■ **SELECTED PASSAGE**
□ □ □ □
Supreme Court of Mississippi
Mar 23, 1953
217 Miss. 102 (Miss. 1953)

Opinion

No. 38703.

March 23, 1953.

1. Elections — notice by newspaper publication — thirty days.

When the law requires that thirty days notice of an election be given by newspaper publication, the first publication of the notice must be made at least thirty days prior to the election and the publication must be continued in each successive weekly issue of the newspaper until the date of the election and not more than seven days should be allowed to intervene between the last publication of the notice and the election.

Headnote as approved by Kyle, J.

APPEAL from the circuit court of Carroll County; HENRY L. RODGERS, Judge.

J.C. Neill and W.W. Pierce, for appellants.

I. The circuit court erred in holding that the notice of the election held pursuant to the order of the board of supervisors, adopted on the 5th day of November, 1951, was thirty days notice of the election as required by law. Sec. 3018, Code 1942; Simpson County v. Burkett, 178 Miss. 44; Henry v. Board of Supervisors, 203 Miss. 780; Nebraska Land Co. v. McKinley-Lanning Co., 52 Neb. 417, 72 N.W. 357; Terrebonne Ref. Co. v. Police Jury, (La.), 40 So. 443.

II. The circuit court erred in holding that the order of the Board of Supervisors of Carroll County, Mississippi, adopted on the 5th day of November, 1951, while in executive session behind closed doors, in a room from which appellants, their attorneys, and the general public was excluded, was a valid order. Mohundro v. Board of Supervisors, 174 Miss. 517; Costas v. Board of Supervisors, 196 Miss. 104; Secs. 24, 25, Constitution 1890; Miles v. Board of Supervisors, 33 So.2d 810; Byrd v. Byrd, 193 Miss. 249.

III. The circuit court erred in holding that the order of the board of supervisors, adopted on the 5th day of November, 1951, was not void for the reason that it does not show on its face that it was adopted in either the First or Second Judicial District of the County of Carroll, and by reason thereof does not show the necessary jurisdictional facts upon which to base a valid order. Broom v. Board of Supervisors, 171 Miss. 586; Boutwell v. Board of Supervisors, 128 Miss. 337; Adams v. Banks, 103 Miss. 744; Sec. 2786, Code 1942; Green v. Board of Supervisors, 172 Miss. 573; Boliver County v. Coleman, 71 Miss. 832; Lester v. Miller, 76 Miss. 309; Craft v. Board of Supervisors, 79 Miss. 618; Henry v. Board of Supervisors, 111 Miss. 434; Aden v. Board of Supervisors, 142 Miss. 696; Board of Supervisors v. Ottley, 156 Miss. 118; Ferguson v. Board of Supervisors, 149 Miss. 623; State ex rel. v. Harris, 18 So. 123.

IV. The circuit court erred in holding that a substantial departure from the requirements of Sec. 3209, Code 1942, by closing the polls before six o'clock in the evening, and by removing the voted ballots all but about five or six in the ballot box for the purpose of counting the ballots, and then letting other persons vote, did not void the election. Secs. 3209, 3267, Code 1942; Black on the Interpretation of Laws, 2d Ed., p. 529; Hayes v. Abney, et al., 186 Miss. 208; McInnis v. Thames, 80 Miss. 617.

Maurice R. Black and Henry Edmonds, for appellee.

I. The election commission of Carroll County, Mississippi, gave the notice required by law of the election in issue.
□ □ □ □
■ **RECORDED INFORMATION**
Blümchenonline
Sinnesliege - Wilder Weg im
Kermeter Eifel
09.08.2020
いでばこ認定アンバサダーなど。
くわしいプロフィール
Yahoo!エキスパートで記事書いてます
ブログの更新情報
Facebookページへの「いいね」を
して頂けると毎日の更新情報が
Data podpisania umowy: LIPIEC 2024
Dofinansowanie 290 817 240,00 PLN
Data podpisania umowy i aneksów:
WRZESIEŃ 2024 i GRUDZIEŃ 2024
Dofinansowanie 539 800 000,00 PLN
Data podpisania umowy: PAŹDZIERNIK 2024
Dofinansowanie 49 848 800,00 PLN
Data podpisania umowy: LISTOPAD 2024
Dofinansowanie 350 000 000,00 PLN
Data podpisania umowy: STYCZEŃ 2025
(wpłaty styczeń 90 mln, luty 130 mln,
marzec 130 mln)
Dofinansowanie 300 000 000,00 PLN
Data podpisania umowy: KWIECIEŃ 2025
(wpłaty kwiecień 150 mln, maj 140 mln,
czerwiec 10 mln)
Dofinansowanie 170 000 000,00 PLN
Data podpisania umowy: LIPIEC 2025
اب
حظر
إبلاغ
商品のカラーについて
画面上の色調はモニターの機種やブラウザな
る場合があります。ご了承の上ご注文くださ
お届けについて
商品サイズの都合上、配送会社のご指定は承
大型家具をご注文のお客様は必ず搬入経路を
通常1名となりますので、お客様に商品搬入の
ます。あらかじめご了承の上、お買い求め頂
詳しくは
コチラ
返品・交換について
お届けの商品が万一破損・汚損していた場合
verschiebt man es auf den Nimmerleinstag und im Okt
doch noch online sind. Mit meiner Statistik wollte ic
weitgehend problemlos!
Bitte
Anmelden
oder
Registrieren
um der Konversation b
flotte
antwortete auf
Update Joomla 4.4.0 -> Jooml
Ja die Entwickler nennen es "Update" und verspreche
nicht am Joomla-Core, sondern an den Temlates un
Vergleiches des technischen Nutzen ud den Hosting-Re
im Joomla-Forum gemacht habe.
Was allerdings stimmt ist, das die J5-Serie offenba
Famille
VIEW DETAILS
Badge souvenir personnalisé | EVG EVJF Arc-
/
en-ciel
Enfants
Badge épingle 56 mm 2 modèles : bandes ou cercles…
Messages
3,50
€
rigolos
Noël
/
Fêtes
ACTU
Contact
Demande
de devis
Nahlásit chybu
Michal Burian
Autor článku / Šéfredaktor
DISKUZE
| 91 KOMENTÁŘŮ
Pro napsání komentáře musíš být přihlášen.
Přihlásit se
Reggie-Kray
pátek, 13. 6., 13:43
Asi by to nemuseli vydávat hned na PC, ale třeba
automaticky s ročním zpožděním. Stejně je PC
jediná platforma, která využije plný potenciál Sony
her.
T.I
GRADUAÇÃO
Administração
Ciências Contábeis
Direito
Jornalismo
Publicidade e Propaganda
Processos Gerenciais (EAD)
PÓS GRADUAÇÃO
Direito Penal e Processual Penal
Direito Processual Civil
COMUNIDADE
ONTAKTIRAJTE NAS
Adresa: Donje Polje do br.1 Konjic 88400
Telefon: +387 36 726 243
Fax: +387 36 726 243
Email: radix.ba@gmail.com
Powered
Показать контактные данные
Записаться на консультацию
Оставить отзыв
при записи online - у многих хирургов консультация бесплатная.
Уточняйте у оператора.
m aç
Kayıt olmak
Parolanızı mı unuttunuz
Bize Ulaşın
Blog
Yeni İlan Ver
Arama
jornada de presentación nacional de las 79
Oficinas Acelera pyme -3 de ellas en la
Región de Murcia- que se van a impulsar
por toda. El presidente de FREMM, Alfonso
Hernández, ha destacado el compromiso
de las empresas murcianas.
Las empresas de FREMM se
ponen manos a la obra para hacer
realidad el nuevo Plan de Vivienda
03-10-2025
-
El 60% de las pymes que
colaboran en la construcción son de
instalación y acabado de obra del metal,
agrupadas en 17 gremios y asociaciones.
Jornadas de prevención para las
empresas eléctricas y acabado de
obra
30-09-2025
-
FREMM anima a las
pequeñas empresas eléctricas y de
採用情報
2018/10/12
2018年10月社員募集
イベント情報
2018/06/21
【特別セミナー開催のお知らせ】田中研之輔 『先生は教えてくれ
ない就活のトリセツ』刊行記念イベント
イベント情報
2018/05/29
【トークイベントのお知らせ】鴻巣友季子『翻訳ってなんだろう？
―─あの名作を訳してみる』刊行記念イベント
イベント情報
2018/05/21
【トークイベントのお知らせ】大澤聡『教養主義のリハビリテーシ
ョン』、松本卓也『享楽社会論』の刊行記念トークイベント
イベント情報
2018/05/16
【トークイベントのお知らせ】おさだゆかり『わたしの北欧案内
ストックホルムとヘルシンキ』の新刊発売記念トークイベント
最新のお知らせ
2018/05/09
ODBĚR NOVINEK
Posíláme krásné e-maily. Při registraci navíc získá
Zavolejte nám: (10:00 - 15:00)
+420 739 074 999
□ □ □ □
■ **EXERCISE AIM**
Rewrite the court opinion, starting at the words "APPEAL from the" and stopping after "40 So. 443.", with "circuit court" changed to "chancery court" throughout. The data above is separate material, distinct from the court opinion.

■ **RESULT OF THE EXERCISE**
APPEAL from the chancery court of Carroll County; HENRY L. RODGERS, Judge.

J.C. Neill and W.W. Pierce, for appellants.

I. The chancery court erred in holding that the notice of the election held pursuant to the order of the board of supervisors, adopted on the 5th day of November, 1951, was thirty days notice of the election as required by law. Sec. 3018, Code 1942; Simpson County v. Burkett, 178 Miss. 44; Henry v. Board of Supervisors, 203 Miss. 780; Nebraska Land Co. v. McKinley-Lanning Co., 52 Neb. 417, 72 N.W. 357; Terrebonne Ref. Co. v. Police Jury, (La.), 40 So. 443.